Each line below has to be set down again exactly.

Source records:
+++
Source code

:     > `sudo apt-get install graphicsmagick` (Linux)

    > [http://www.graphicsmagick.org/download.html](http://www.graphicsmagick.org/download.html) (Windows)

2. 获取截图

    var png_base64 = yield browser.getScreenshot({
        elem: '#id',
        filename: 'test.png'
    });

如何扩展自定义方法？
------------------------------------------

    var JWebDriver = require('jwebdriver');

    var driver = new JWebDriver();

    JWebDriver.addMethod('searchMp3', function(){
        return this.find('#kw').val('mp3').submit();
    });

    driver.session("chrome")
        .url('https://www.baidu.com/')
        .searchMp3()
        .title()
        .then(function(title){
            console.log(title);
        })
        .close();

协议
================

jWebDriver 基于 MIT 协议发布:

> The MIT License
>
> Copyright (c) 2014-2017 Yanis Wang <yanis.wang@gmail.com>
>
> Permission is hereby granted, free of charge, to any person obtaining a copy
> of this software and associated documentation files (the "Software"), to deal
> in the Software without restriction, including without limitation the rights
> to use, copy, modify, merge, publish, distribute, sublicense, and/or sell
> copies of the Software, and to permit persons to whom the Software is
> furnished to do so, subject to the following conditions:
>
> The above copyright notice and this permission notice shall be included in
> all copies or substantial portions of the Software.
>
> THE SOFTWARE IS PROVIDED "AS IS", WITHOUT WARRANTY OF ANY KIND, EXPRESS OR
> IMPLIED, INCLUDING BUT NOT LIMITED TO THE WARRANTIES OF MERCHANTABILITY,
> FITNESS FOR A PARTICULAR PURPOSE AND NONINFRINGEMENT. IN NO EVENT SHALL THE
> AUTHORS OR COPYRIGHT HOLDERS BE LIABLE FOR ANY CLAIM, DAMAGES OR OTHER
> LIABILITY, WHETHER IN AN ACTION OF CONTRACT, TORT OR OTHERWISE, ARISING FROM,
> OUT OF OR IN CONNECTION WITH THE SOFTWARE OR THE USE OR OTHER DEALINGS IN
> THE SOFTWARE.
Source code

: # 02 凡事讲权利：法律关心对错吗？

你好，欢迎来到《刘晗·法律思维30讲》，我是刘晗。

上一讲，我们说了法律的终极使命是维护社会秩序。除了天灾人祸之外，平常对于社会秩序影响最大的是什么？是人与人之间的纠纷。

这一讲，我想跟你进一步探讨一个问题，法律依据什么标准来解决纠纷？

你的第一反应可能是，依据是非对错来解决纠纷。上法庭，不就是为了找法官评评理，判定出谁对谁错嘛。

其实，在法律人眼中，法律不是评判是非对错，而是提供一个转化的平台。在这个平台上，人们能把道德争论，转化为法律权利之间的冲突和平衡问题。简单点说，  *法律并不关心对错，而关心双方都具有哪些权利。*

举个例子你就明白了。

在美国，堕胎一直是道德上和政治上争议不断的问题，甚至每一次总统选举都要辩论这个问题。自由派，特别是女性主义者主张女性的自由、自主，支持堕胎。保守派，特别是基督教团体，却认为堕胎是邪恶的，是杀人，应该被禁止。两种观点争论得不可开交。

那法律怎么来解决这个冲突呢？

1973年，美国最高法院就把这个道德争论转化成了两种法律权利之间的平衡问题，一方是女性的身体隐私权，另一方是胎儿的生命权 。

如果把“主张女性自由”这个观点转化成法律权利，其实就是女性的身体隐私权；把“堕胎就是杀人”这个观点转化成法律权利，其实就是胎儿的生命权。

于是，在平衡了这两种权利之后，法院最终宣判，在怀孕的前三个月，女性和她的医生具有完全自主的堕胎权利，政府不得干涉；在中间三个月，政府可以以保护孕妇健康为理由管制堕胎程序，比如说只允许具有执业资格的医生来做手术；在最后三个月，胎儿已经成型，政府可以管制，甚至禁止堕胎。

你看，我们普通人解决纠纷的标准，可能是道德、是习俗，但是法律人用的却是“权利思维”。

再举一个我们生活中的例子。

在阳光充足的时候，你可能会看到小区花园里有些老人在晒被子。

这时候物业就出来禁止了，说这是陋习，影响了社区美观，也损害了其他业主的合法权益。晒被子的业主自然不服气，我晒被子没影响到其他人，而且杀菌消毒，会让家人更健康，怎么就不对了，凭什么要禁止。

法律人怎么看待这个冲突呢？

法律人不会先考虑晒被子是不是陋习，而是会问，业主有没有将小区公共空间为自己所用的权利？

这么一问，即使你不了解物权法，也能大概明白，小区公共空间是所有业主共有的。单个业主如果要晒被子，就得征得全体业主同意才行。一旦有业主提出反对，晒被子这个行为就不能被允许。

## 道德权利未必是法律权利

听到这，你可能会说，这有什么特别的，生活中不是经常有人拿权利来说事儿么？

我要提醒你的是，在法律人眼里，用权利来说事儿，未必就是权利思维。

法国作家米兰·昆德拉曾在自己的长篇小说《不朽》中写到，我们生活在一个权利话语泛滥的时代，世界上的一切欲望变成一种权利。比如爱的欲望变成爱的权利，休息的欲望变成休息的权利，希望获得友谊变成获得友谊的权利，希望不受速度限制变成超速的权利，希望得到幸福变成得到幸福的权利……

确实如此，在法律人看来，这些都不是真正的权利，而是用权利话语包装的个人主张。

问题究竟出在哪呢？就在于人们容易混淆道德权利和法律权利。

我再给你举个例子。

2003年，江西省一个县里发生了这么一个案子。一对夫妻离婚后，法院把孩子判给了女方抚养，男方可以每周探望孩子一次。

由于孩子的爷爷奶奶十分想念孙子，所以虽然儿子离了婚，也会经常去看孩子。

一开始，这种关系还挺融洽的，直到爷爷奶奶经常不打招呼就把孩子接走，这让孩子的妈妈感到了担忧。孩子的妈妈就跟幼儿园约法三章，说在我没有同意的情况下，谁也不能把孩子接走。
+++
* FINISHED EXERCISE *
Source code

:     > `sudo apt-get install graphicsmagick` (Linux)

    > [http://www.graphicsmagick.org/download.html](http://www.graphicsmagick.org/download.html) (Windows)

2. 获取截图

    var png_base64 = yield browser.getScreenshot({
        elem: '#id',
        filename: 'test.png'
    });

如何扩展自定义方法？
------------------------------------------

    var JWebDriver = require('jwebdriver');

    var driver = new JWebDriver();

    JWebDriver.addMethod('searchMp3', function(){
        return this.find('#kw').val('mp3').submit();
    });

    driver.session("chrome")
        .url('https://www.baidu.com/')
        .searchMp3()
        .title()
        .then(function(title){
            console.log(title);
        })
        .close();

协议
================

jWebDriver 基于 MIT 协议发布:

> The MIT License
>
> Copyright (c) 2014-2017 Yanis Wang <yanis.wang@gmail.com>
>
> Permission is hereby granted, free of charge, to any person obtaining a copy
> of this software and associated documentation files (the "Software"), to deal
> in the Software without restriction, including without limitation the rights
> to use, copy, modify, merge, publish, distribute, sublicense, and/or sell
> copies of the Software, and to permit persons to whom the Software is
> furnished to do so, subject to the following conditions:
>
> The above copyright notice and this permission notice shall be included in
> all copies or substantial portions of the Software.
>
> THE SOFTWARE IS PROVIDED "AS IS", WITHOUT WARRANTY OF ANY KIND, EXPRESS OR
> IMPLIED, INCLUDING BUT NOT LIMITED TO THE WARRANTIES OF MERCHANTABILITY,
> FITNESS FOR A PARTICULAR PURPOSE AND NONINFRINGEMENT. IN NO EVENT SHALL THE
> AUTHORS OR COPYRIGHT HOLDERS BE LIABLE FOR ANY CLAIM, DAMAGES OR OTHER
> LIABILITY, WHETHER IN AN ACTION OF CONTRACT, TORT OR OTHERWISE, ARISING FROM,
> OUT OF OR IN CONNECTION WITH THE SOFTWARE OR THE USE OR OTHER DEALINGS IN
> THE SOFTWARE.
Source code

: # 02 凡事讲权利：法律关心对错吗？

你好，欢迎来到《刘晗·法律思维30讲》，我是刘晗。

上一讲，我们说了法律的终极使命是维护社会秩序。除了天灾人祸之外，平常对于社会秩序影响最大的是什么？是人与人之间的纠纷。

这一讲，我想跟你进一步探讨一个问题，法律依据什么标准来解决纠纷？

你的第一反应可能是，依据是非对错来解决纠纷。上法庭，不就是为了找法官评评理，判定出谁对谁错嘛。

其实，在法律人眼中，法律不是评判是非对错，而是提供一个转化的平台。在这个平台上，人们能把道德争论，转化为法律权利之间的冲突和平衡问题。简单点说，  *法律并不关心对错，而关心双方都具有哪些权利。*

举个例子你就明白了。

在美国，堕胎一直是道德上和政治上争议不断的问题，甚至每一次总统选举都要辩论这个问题。自由派，特别是女性主义者主张女性的自由、自主，支持堕胎。保守派，特别是基督教团体，却认为堕胎是邪恶的，是杀人，应该被禁止。两种观点争论得不可开交。

那法律怎么来解决这个冲突呢？

1973年，美国最高法院就把这个道德争论转化成了两种法律权利之间的平衡问题，一方是女性的身体隐私权，另一方是胎儿的生命权 。

如果把“主张女性自由”这个观点转化成法律权利，其实就是女性的身体隐私权；把“堕胎就是杀人”这个观点转化成法律权利，其实就是胎儿的生命权。

于是，在平衡了这两种权利之后，法院最终宣判，在怀孕的前三个月，女性和她的医生具有完全自主的堕胎权利，政府不得干涉；在中间三个月，政府可以以保护孕妇健康为理由管制堕胎程序，比如说只允许具有执业资格的医生来做手术；在最后三个月，胎儿已经成型，政府可以管制，甚至禁止堕胎。

你看，我们普通人解决纠纷的标准，可能是道德、是习俗，但是法律人用的却是“权利思维”。

再举一个我们生活中的例子。

在阳光充足的时候，你可能会看到小区花园里有些老人在晒被子。

这时候物业就出来禁止了，说这是陋习，影响了社区美观，也损害了其他业主的合法权益。晒被子的业主自然不服气，我晒被子没影响到其他人，而且杀菌消毒，会让家人更健康，怎么就不对了，凭什么要禁止。

法律人怎么看待这个冲突呢？

法律人不会先考虑晒被子是不是陋习，而是会问，业主有没有将小区公共空间为自己所用的权利？

这么一问，即使你不了解物权法，也能大概明白，小区公共空间是所有业主共有的。单个业主如果要晒被子，就得征得全体业主同意才行。一旦有业主提出反对，晒被子这个行为就不能被允许。

## 道德权利未必是法律权利

听到这，你可能会说，这有什么特别的，生活中不是经常有人拿权利来说事儿么？

我要提醒你的是，在法律人眼里，用权利来说事儿，未必就是权利思维。

法国作家米兰·昆德拉曾在自己的长篇小说《不朽》中写到，我们生活在一个权利话语泛滥的时代，世界上的一切欲望变成一种权利。比如爱的欲望变成爱的权利，休息的欲望变成休息的权利，希望获得友谊变成获得友谊的权利，希望不受速度限制变成超速的权利，希望得到幸福变成得到幸福的权利……

确实如此，在法律人看来，这些都不是真正的权利，而是用权利话语包装的个人主张。

问题究竟出在哪呢？就在于人们容易混淆道德权利和法律权利。

我再给你举个例子。

2003年，江西省一个县里发生了这么一个案子。一对夫妻离婚后，法院把孩子判给了女方抚养，男方可以每周探望孩子一次。

由于孩子的爷爷奶奶十分想念孙子，所以虽然儿子离了婚，也会经常去看孩子。

一开始，这种关系还挺融洽的，直到爷爷奶奶经常不打招呼就把孩子接走，这让孩子的妈妈感到了担忧。孩子的妈妈就跟幼儿园约法三章，说在我没有同意的情况下，谁也不能把孩子接走。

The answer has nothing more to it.